前回の記事はこちら 「無理しない、無理させない」の原則
針貝有佳氏:デンマーク社会では、コミュニケーションも特徴的です。「自分も我慢しているから、あなたも我慢して」というスタイルではなく、「自分も休むから、あなたも休んでね」「自分も楽しむから、一緒に楽しもう」といったポジティブなやり取りをします。

社会や組織の根本にあるのはシンプルな原則です。それは「無理しない、無理させない」。これは誰かが言葉にしているわけではありませんが、私が観察すると必ずこの原則に沿っています。自分も無理をしないし、相手にも無理をさせない。その結果、お互いに良いエネルギーを保ちながら、高い生産性を持続的に実現しているのです。
こうして働き方改革が進んでいるデンマークですが、さらに先を行く取り組みもあります。「テイク・バック・タイム」という会社の代表のペニーレさんは、「脳は休むことでクリエイティブになる。だからこそ生産性が上がる」と話していました。この考え方から、企業や自治体に週休3日制の導入を推進している、と。
ただ「休む」と言っても、本当に休めるのかを聞くと、「余白を作るには、とにかく無駄を徹底的に減らすこと」と返ってきました。会議、慣習、システム、メール、規則、タスク、確認作業、人間関係、承認、手続き、書類、意思決定プロセス……。こうした業務のあちこちに無駄が潜んでいる。まずそれを洗い出して省いていくことが大事だということです。
その上で必要なのは「自分の仕事の役割を明確にすること」。自分が何を担っているのかをはっきりさせると、優先順位が自然と見えてきて、優先度の低い仕事を削ぎ落とすことができる。これが余白を生む鍵だと話していました。
多様な視点から生まれるデンマーク流イノベーション
続いて、イノベーション大国としてのデンマークについてです。ヨーロッパの中でもイノベーション指標は非常に高いのですが、なぜか。その背景には「より良い社会・環境をつくる」という長期的で多角的な視点があります。

──────────

課題 1 |
記録の全行を、「Policy」を「Informativa」に差し替えて書き直してください。それ以外は一切変えないでください。
抽出テキストと記録は、互いに関係がありません。

──────────

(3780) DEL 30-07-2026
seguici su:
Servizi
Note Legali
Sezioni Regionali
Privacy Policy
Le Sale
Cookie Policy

──────────

課題 2 |
抽出テキストによると、「テイク・バック・タイム」の代表のペニーレさんが企業や自治体に導入を推進しているのは何ですか。

解答 1 |
(3780) DEL 30-07-2026
seguici su:
Servizi
Note Legali
Sezioni Regionali
Privacy Informativa
Le Sale
Cookie Informativa

解答 2 |
週休3日制です。